= Garrity warning =

Type of advisement of rights in the US

In United States law, the Garrity warning is a notification of rights usually administered by federal, state, or local investigators to their employees who may be the subject of an internal investigation. The Garrity warning advises subjects of their criminal and administrative liability for any statements they may make, but also advises subjects of their right to remain silent on any issues that tend to implicate them in a crime. (See Kalkines warning concerning federal employees.)

It was devised in response to the Supreme Court of the United States ruling in Garrity v. New Jersey (1967). In that case, a police officer was compelled, under threat of termination, to make a statement or be fired, and then criminally prosecuted for his statement. The Supreme Court found that the officer had been deprived of his Fifth Amendment right to silence.

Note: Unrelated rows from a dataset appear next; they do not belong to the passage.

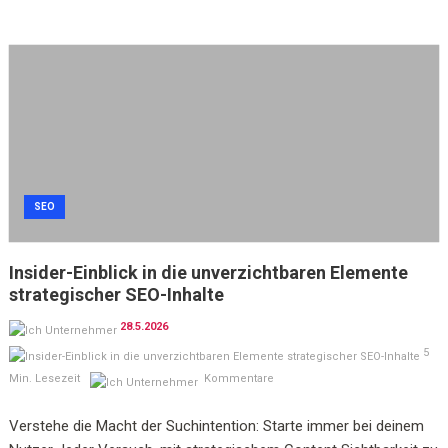
SEO
Insider-Einblick in die unverzichtbaren Elemente
strategischer SEO-Inhalte
28.5.2026
5
Min. Lesezeit
Kommentare
Verstehe die Macht der Suchintention: Starte immer bei deinem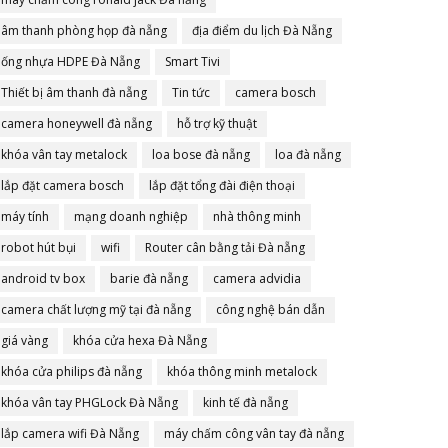
âm thanh phòng họp đà nẵng
địa điểm du lịch Đà Nẵng
ống nhựa HDPE Đà Nẵng
Smart Tivi
Thiết bị âm thanh đà nẵng
Tin tức
camera bosch
camera honeywell đà nẵng
hỗ trợ kỹ thuật
khóa vân tay metalock
loa bose đà nẵng
loa đà nẵng
lắp đặt camera bosch
lắp đặt tổng đài điện thoại
máy tính
mạng doanh nghiệp
nhà thông minh
robot hút bụi
wifi
Router cân bằng tải Đà nẵng
android tv box
barie đà nẵng
camera advidia
camera chất lượng mỹ tại đà nẵng
công nghệ bán dẫn
giá vàng
khóa cửa hexa Đà Nẵng
khóa cửa philips đà nẵng
khóa thông minh metalock
khóa vân tay PHGLock Đà Nẵng
kinh tế đà nẵng
lắp camera wifi Đà Nẵng
máy chấm công vân tay đà nẵng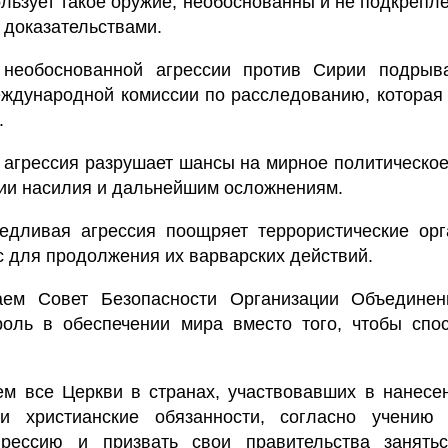
ользует такое оружие, необоснованны и не подкрепл
 доказательствами.
 необоснованной агрессии против Сирии подрыв
ждународной комиссии по расследованию, которая
.
я агрессия разрушает шансы на мирное политическо
ции насилия и дальнейшим осложнениям.
едливая агрессия поощряет террористические орг
с для продолжения их варварских действий.
ем Совет Безопасности Организации Объедине
оль в обеспечении мира вместо того, чтобы спос
.
м все Церкви в странах, участвовавших в нанесе
и христианские обязанности, согласно учению 
грессию и призвать свои правительства занять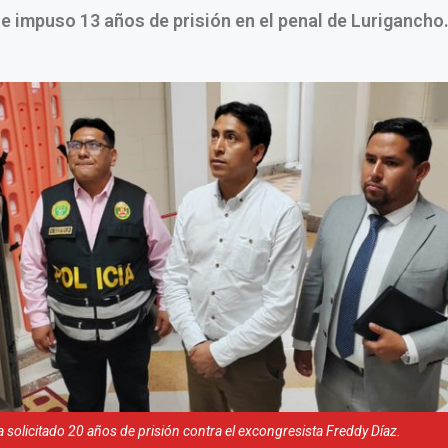
e impuso 13 años de prisión en el penal de Lurigancho
ía solicitado 20 años de prisión contra el excongresista Freddy Díaz.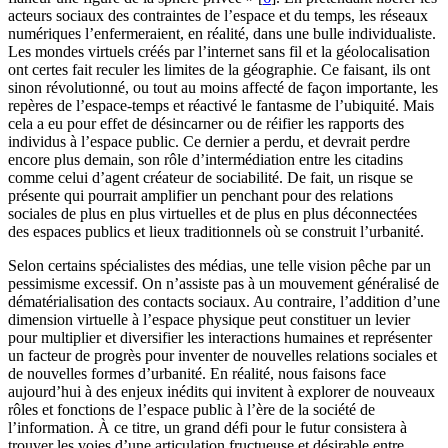
acteurs sociaux des contraintes de l’espace et du temps, les réseaux
numériques l’enfermeraient, en réalité, dans une bulle individualiste.
Les mondes virtuels créés par l’internet sans fil et la géolocalisation
ont certes fait reculer les limites de la géographie. Ce faisant, ils ont
sinon révolutionné, ou tout au moins affecté de façon importante, les
repères de l’espace-temps et réactivé le fantasme de l’ubiquité. Mais
cela a eu pour effet de désincarner ou de réifier les rapports des
individus à l’espace public. Ce dernier a perdu, et devrait perdre
encore plus demain, son rôle d’intermédiation entre les citadins
comme celui d’agent créateur de sociabilité. De fait, un risque se
présente qui pourrait amplifier un penchant pour des relations
sociales de plus en plus virtuelles et de plus en plus déconnectées
des espaces publics et lieux traditionnels où se construit l’urbanité.
Selon certains spécialistes des médias, une telle vision pêche par un
pessimisme excessif. On n’assiste pas à un mouvement généralisé de
dématérialisation des contacts sociaux. Au contraire, l’addition d’une
dimension virtuelle à l’espace physique peut constituer un levier
pour multiplier et diversifier les interactions humaines et représenter
un facteur de progrès pour inventer de nouvelles relations sociales et
de nouvelles formes d’urbanité. En réalité, nous faisons face
aujourd’hui à des enjeux inédits qui invitent à explorer de nouveaux
rôles et fonctions de l’espace public à l’ère de la société de
l’information. À ce titre, un grand défi pour le futur consistera à
trouver les voies d’une articulation fructueuse et désirable entre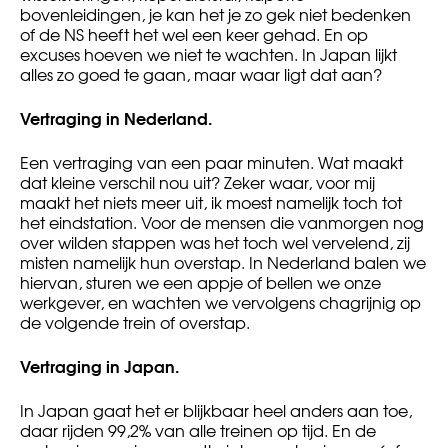
bovenleidingen, je kan het je zo gek niet bedenken
of de NS heeft het wel een keer gehad. En op
excuses hoeven we niet te wachten. In Japan lijkt
alles zo goed te gaan, maar waar ligt dat aan?
Vertraging in Nederland.
Een vertraging van een paar minuten. Wat maakt
dat kleine verschil nou uit? Zeker waar, voor mij
maakt het niets meer uit, ik moest namelijk toch tot
het eindstation. Voor de mensen die vanmorgen nog
over wilden stappen was het toch wel vervelend, zij
misten namelijk hun overstap. In Nederland balen we
hiervan, sturen we een appje of bellen we onze
werkgever, en wachten we vervolgens chagrijnig op
de volgende trein of overstap.
Vertraging in Japan.
In Japan gaat het er blijkbaar heel anders aan toe,
daar rijden 99,2% van alle treinen op tijd. En de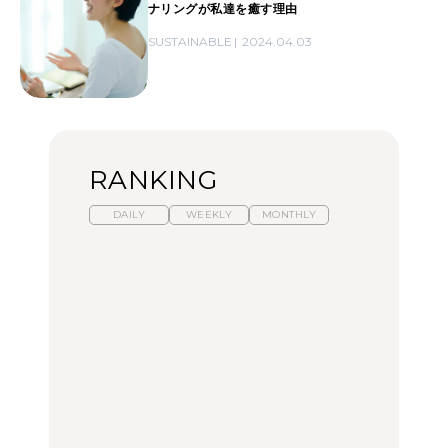
ナリングが私達を癒す理由
SUSTAINABLE
2024.04.03
RANKING
DAILY
WEEKLY
MONTHLY
【2026年夏】マリーアン
暑いから食べたくなる。
「来たぞ、トイトレ」|
トワネット展が話題！ 東
わざわざ行きたいラーメ
弘中綾香の「純度
京、横浜、京都でおすす
ン13選｜プロが選ぶベス
100%」～第141回～
めのアート展4選
ト3、大井町の人気店、
ご当地ラーメン
CULTURE
LEARN
FOOD
【福島】わざわざ食べに
【東京近郊】日帰りひと
【あんこ】一度は食べた
行きたいご当地グルメ23
り旅スポット5選｜館
い名店13選｜どら焼き・
選｜ラーメン、餃子、そ
山、前橋、日光など
おはぎほか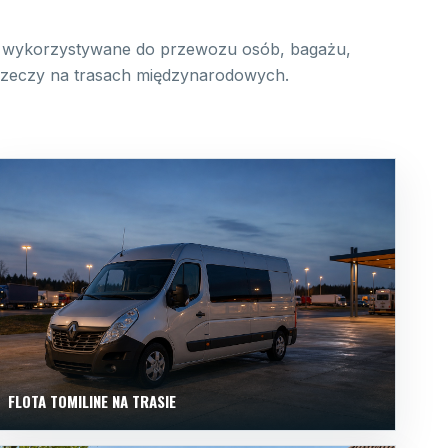
wykorzystywane do przewozu osób, bagażu,
 rzeczy na trasach międzynarodowych.
FLOTA TOMILINE NA TRASIE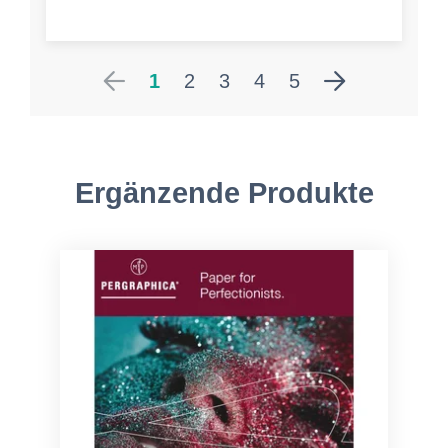
1
2
3
4
5
Ergänzende Produkte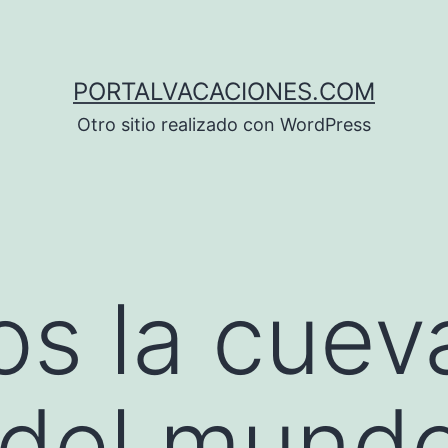
PORTALVACACIONES.COM
Otro sitio realizado con WordPress
os la cue
 del mund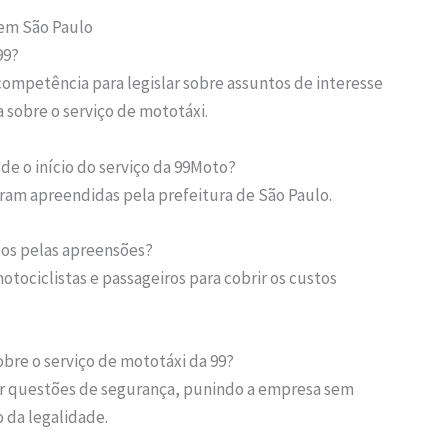
 em São Paulo
99?
ompetência para legislar sobre assuntos de interesse
 sobre o serviço de mototáxi.
e o início do serviço da 99Moto?
oram apreendidas pela prefeitura de São Paulo.
dos pelas apreensões?
otociclistas e passageiros para cobrir os custos
obre o serviço de mototáxi da 99?
or questões de segurança, punindo a empresa sem
 da legalidade.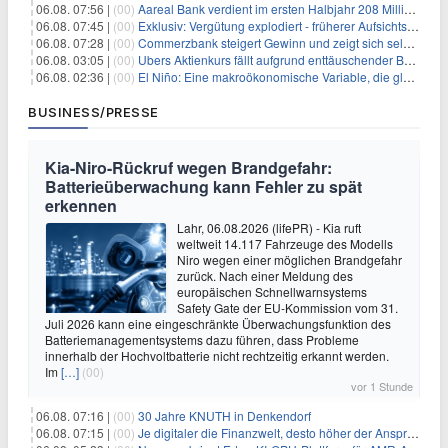
06.08. 07:56 |
(00)
Aareal Bank verdient im ersten Halbjahr 208 Millionen Euro
06.08. 07:45 |
(00)
Exklusiv: Vergütung explodiert - früherer Aufsichtsratschef gibt aus Protest Ehrentitel ab
06.08. 07:28 |
(00)
Commerzbank steigert Gewinn und zeigt sich selbstbewusst gegenüber Unicredit
06.08. 03:05 |
(00)
Ubers Aktienkurs fällt aufgrund enttäuschender Buchungsprognose
06.08. 02:36 |
(00)
El Niño: Eine makroökonomische Variable, die globale Wirtschaftslandschaften umgestaltet
BUSINESS/PRESSE
Kia-Niro-Rückruf wegen Brandgefahr:
Batterieüberwachung kann Fehler zu spät
erkennen
Lahr, 06.08.2026 (lifePR) - Kia ruft
weltweit 14.117 Fahrzeuge des Modells
Niro wegen einer möglichen Brandgefahr
zurück. Nach einer Meldung des
europäischen Schnellwarnsystems
Safety Gate der EU-Kommission vom 31.
Juli 2026 kann eine eingeschränkte Überwachungsfunktion des
Batteriemanagementsystems dazu führen, dass Probleme
innerhalb der Hochvoltbatterie nicht rechtzeitig erkannt werden.
Im
[…]
(00)
vor 1 Stunde
06.08. 07:16 |
(00)
30 Jahre KNUTH in Denkendorf
06.08. 07:15 |
(00)
Je digitaler die Finanzwelt, desto höher der Anspruch an gute Beratung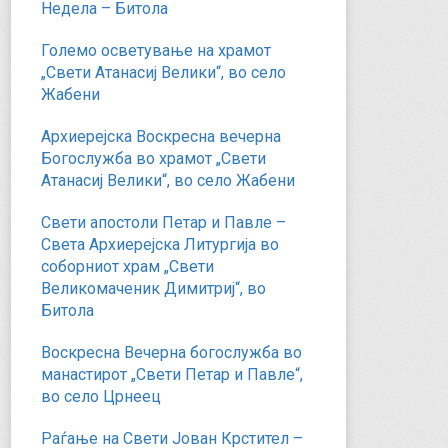
Недела – Битола
Големо осветување на храмот
„Свети Атанасиј Велики“, во село
Жабени
Архиерејска Воскресна вечерна
Богослужба во храмот „Свети
Атанасиј Велики“, во село Жабени
Свети апостоли Петар и Павле –
Света Архиерејска Литургија во
соборниот храм „Свети
Великомаченик Димитриј“, во
Битола
Воскресна Вечерна богослужба во
манастирот „Свети Петар и Павле“,
во село Црнеец
Раѓање на Свети Јован Крстител –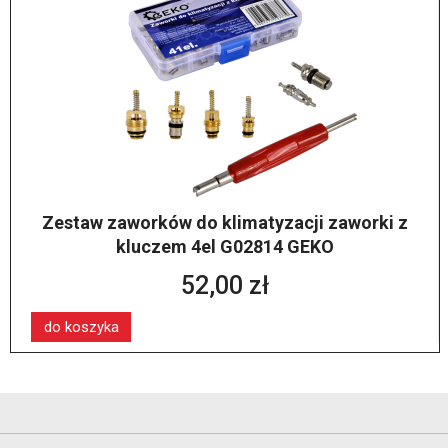
Zestaw zaworków do klimatyzacji zaworki z
kluczem 4el G02814 GEKO
52,00 zł
do koszyka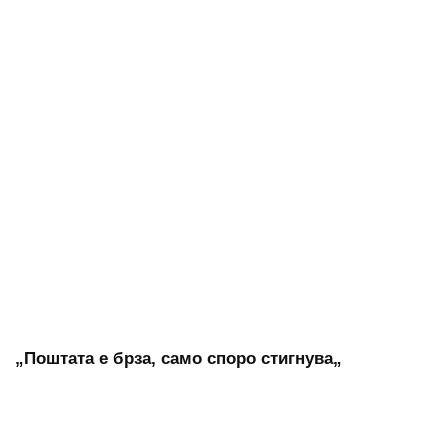
„Поштата е брза, само споро стигнува„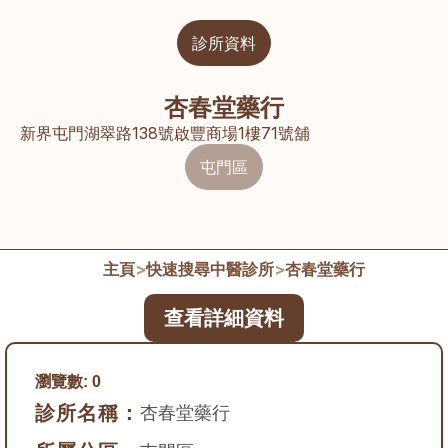
診所資料
杏春堂藥行
新界屯門湖翠路138號啟豐商場1樓71號舖
屯門區
主頁
>
快速搜尋中醫診所
>
杏春堂藥行
查看詳細資料
瀏覽數:
0
診所名稱：
杏春堂藥行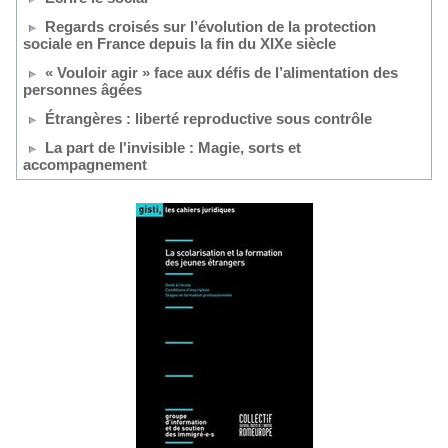
Regards croisés sur l’évolution de la protection
sociale en France depuis la fin du XIXe siècle
« Vouloir agir » face aux défis de l’alimentation des
personnes âgées
Étrangères : liberté reproductive sous contrôle
La part de l'invisible : Magie, sorts et
accompagnement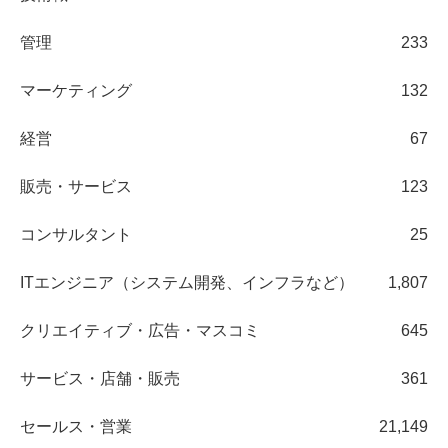
管理
233
マーケティング
132
経営
67
販売・サービス
123
コンサルタント
25
ITエンジニア（システム開発、インフラなど）
1,807
クリエイティブ・広告・マスコミ
645
サービス・店舗・販売
361
セールス・営業
21,149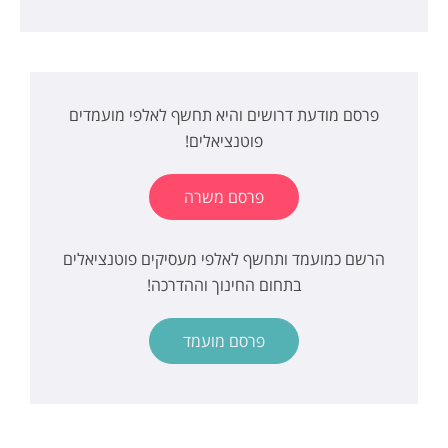
פרסם מודעת דרושים והיא תחשף לאלפי מועמדים
פוטנציאלים!
פרסם משרה
הרשם כמועמד ותחשף לאלפי מעסיקים פוטנציאלים
בתחום החינוך וההדרכה!
פרסם מועמד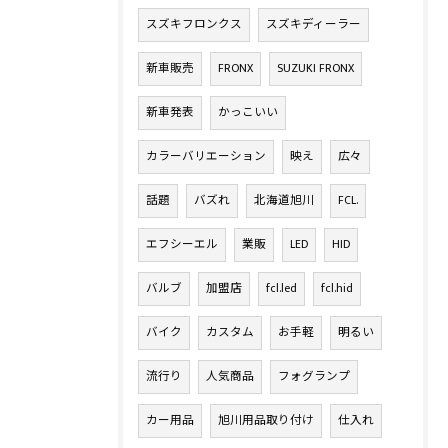
スズキフロンクス
スズキディーラー
新車販売
FRONX
SUZUKI FRONX
新車発表
かっこいい
カラーバリエーション
映え
広々
話題
バズれ
北海道旭川
FCL.
エフシーエル
業販
LED
HID
バルブ
加盟店
fcl.led
fcl.hid
バイク
カスタム
お手軽
明るい
流行り
人気商品
フォグランプ
カー用品
旭川用品取り付け
仕入れ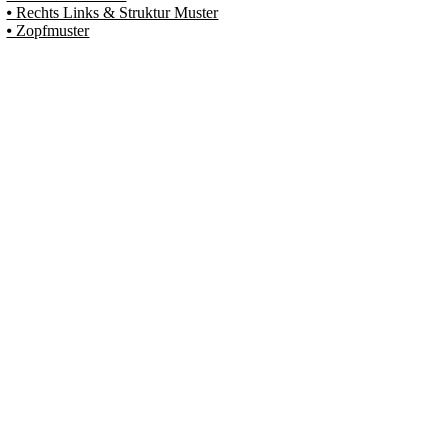
⦁ Rechts Links & Struktur Muster
⦁ Zopfmuster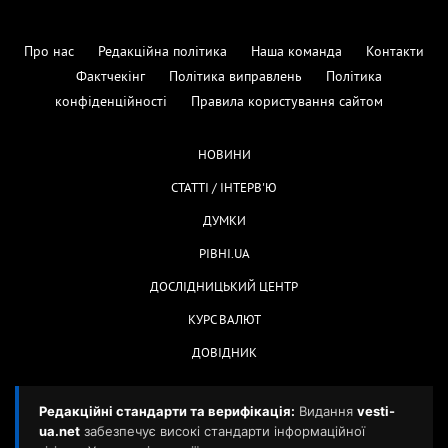
Про нас
Редакційна політика
Наша команда
Контакти
Фактчекінг
Політика виправлень
Політика
конфіденційності
Правила користування сайтом
НОВИНИ
СТАТТІ / ІНТЕРВ'Ю
ДУМКИ
РІВНІ.UA
ДОСЛІДНИЦЬКИЙ ЦЕНТР
КУРС ВАЛЮТ
ДОВІДНИК
Редакційні стандарти та верифікація:
Видання
vesti-
ua.net
забезпечує високі стандарти інформаційної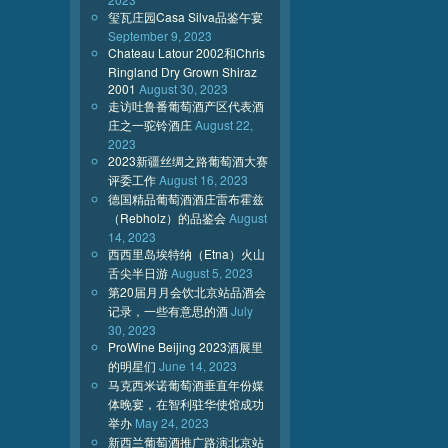
玺瓦庄园Casa Silva品鉴午宴
September 9, 2023
Chateau Latour 2002和Chris
Ringland Dry Grown Shiraz
2001
August 30, 2023
走访吐鲁番葡萄酒产区代表酒
庄之一驼铃酒庄
August 22,
2023
2023新疆丝绸之路葡萄酒大赛
评委工作
August 16, 2023
德国精品葡萄酒酒庄雷布霍兹
（Rebholz）的品鉴会
August
14, 2023
西西里岛埃特纳（Etna）火山
舌尖半日游
August 5, 2023
第20届月月会饮北京站品酒会
记录，一些有意思的酒
July
30, 2023
ProWine Beijing 2023酒展里
的明星们
June 14, 2023
马克西米诺葡萄酒垂直年份媒
体晚宴，在智利驻华使馆成功
举办
May 24, 2023
新西兰葡萄酒推广路演北京站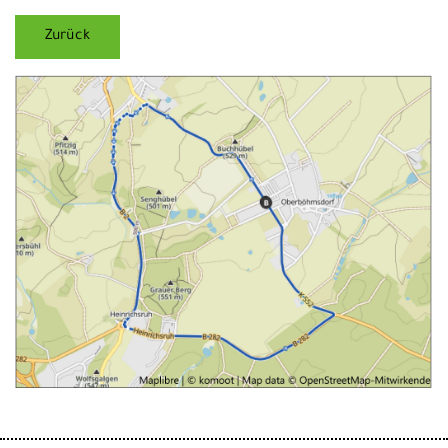
Zurück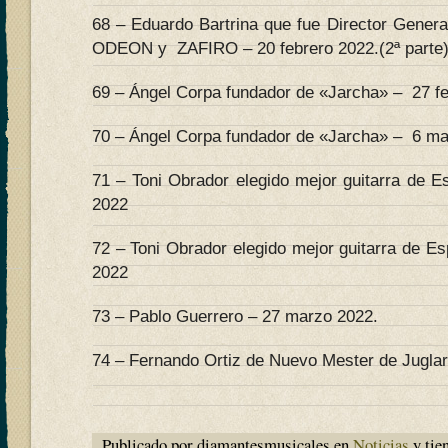
68 – Eduardo Bartrina que fue Director Genera
ODEON y ZAFIRO – 20 febrero 2022.(2ª parte)
69 – Ángel Corpa fundador de «Jarcha» – 27 fe
70 – Ángel Corpa fundador de «Jarcha» – 6 mar
71 – Toni Obrador elegido mejor guitarra de E
2022
72 – Toni Obrador elegido mejor guitarra de E
2022
73 – Pablo Guerrero – 27 marzo 2022.
74 – Fernando Ortiz de Nuevo Mester de Juglaria
Publicado por diamantesmusicales en
Noticias
y tie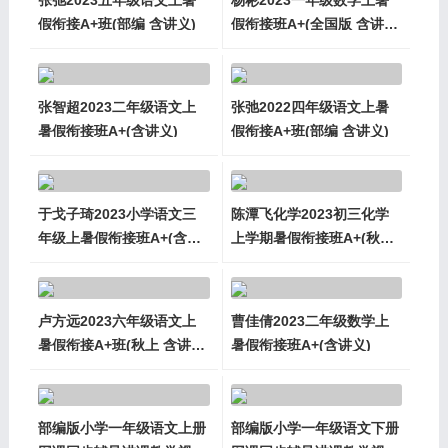
假衔接A+班(部编 含讲义)
假衔接班A+(全国版 含讲
义)
张智超2023二年级语文上
张弛2022四年级语文上暑
暑假衔接班A+(含讲义)
假衔接A+班(部编 含讲义)
于戈子琦2023小学语文三
陈潭飞化学2023初三化学
年级上暑假衔接班A+(含讲
上学期暑假衔接班A+(秋上
义)
含讲义)
卢方远2023六年级语文上
曹佳倩2023二年级数学上
暑假衔接A+班(秋上 含讲
暑假衔接班A+(含讲义)
义)
部编版小学一年级语文上册
部编版小学一年级语文下册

A typical Garrity warning (exact wording varies between state and/or local investigative agencies) may read as follows:

You are being asked to provide information as part of an internal and/or administrative investigation. This is a voluntary interview and you do not have to answer questions if your answers would tend to implicate you in a crime. No disciplinary action will be taken against you solely for refusing to answer questions. However, the evidentiary value of your silence may be considered in administrative proceedings as part of the facts surrounding your case. Any statement you do choose to provide may be used as evidence in criminal and/or administrative proceedings.

The Garrity warning helps to ensure the subject's constitutional rights, while also helping state or local investigators preserve the evidentiary value of statements provided by subjects in concurrent administrative and criminal investigations.